Mayor Ed Lee in his State of the City address on Friday laid out a bold goal to build housing in The City: 30,000 new and rehabilitated units by 2020, which averages out to 5,000 per year — way more than San Francisco has built annually in recent history.
It is clear to all in the debate that there needs to be more housing in The City, but that debate often breaks down over talk of housing for what income level, where and how it is planned. Lee's proposal definitely at the very minimum moves forward the debate about San Francisco's housing stock, which has become the focus of national attention as a recovering economy in the past year drove up sale prices and rents to make The City one of the most expensive places to live in the country.
And though Lee has set a goal line, the real focus moving forward should be a true reform in how projects are handled, including a possible overhaul of the bureaucracy and funding needed for every project, spanning the spectrum from luxury houses and condos to rental units for very-low-income residents.
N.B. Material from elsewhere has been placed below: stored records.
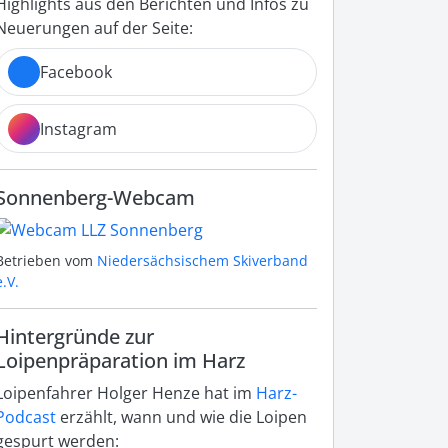
Highlights aus den Berichten und Infos zu
Neuerungen auf der Seite:
Facebook
Instagram
Sonnenberg-Webcam
Betrieben vom
Niedersächsischem Skiverband
e.V.
Hintergründe zur
Loipenpräparation im Harz
Loipenfahrer Holger Henze hat im
Harz-
Podcast
erzählt, wann und wie die Loipen
gespurt werden:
San Francisco is well-known in the architecture and building worlds as one of the most difficult places to get a project approved and built. The complaints often revolve around the number of hearings and approvals needed for each project, along with the possible appeals that opponents of any building can use to drag out the process for years.
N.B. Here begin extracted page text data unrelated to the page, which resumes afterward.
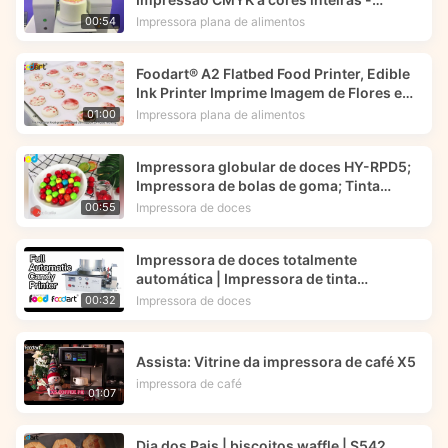
Foodart®
Impressora plana de alimentos
00:54
Foodart® A2 Flatbed Food Printer, Edible
Ink Printer Imprime Imagem de Flores em
Macarrões.
Impressora plana de alimentos
01:00
Impressora globular de doces HY-RPD5;
Impressora de bolas de goma; Tinta
comestível -- Foodart®
Impressora de doces
00:55
Impressora de doces totalmente
automática | Impressora de tinta
comestível | Foodart® da Foodprinttech
Impressora de doces
00:32
Assista: Vitrine da impressora de café X5
impressora de café
01:07
Dia dos Pais | biscoitos waffle | S542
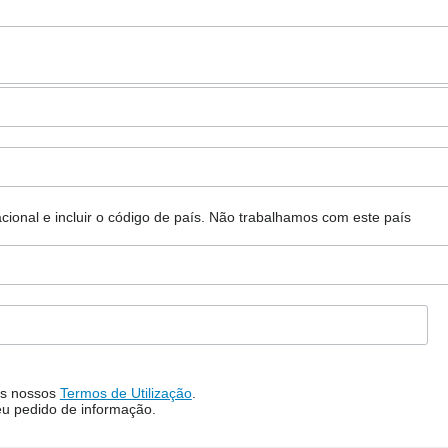
ional e incluir o código de país.
Não trabalhamos com este país
s nossos
Termos de Utilização
.
eu pedido de informação.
But another factor is the administrative staff that must handle the paperwork of each process and how The City pays for those positions. As it stands, fees San Francisco receives from the permitting and building process fund the staff who work in the needed departments. When the economy slows and building construction slows — or nearly ceases, as was the case during the last economic downturn — the departments may have to lay off employees. The economic recovery this time boomed faster than The City could hire, leaving projects waiting for up to six months just for an environmental planner to be assigned.
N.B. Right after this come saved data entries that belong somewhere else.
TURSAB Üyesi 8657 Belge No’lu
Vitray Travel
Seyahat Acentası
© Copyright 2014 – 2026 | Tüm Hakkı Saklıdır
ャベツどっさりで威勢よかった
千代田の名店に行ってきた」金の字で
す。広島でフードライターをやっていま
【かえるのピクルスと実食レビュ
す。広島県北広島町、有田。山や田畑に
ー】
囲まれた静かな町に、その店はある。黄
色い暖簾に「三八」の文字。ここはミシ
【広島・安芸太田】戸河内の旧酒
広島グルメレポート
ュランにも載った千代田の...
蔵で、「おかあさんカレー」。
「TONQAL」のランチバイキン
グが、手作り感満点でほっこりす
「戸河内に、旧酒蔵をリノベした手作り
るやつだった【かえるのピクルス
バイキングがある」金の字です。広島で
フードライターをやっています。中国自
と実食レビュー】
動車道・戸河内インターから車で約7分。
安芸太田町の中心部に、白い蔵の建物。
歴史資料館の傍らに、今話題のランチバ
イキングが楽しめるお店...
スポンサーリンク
Lee issued an executive order that may speed up the beleaguered process, but his order is not a structural fix to the process or the funding, and it leaves open the possibility that San Francisco could be in just as serious of a housing pinch in 2020 even if all of the 30,000 units are finished.
There should be robust discussion and community input about developments, especially large ones that will change a neighborhood. But merely moving the administrative paperwork through the system would move projects along to the hearing stage quicker so that they can be vetted by officials and the public.
It does not appear that the economy will slow down anytime soon, and that likely will mean more people moving here for jobs. There is a need for more housing for all income levels, and there are projects lingering that could, if approved, help ease the housing pressures that are leading to displacement of current residents.
Fixing the structural problems of the approval process would also help keep The City on a sustainable path of building appropriate housing moving forward, since the population is expected to continue growing. Leaving the system as is or using only short-term fixes may be OK now, but it only will help ensure a problem farther down the line.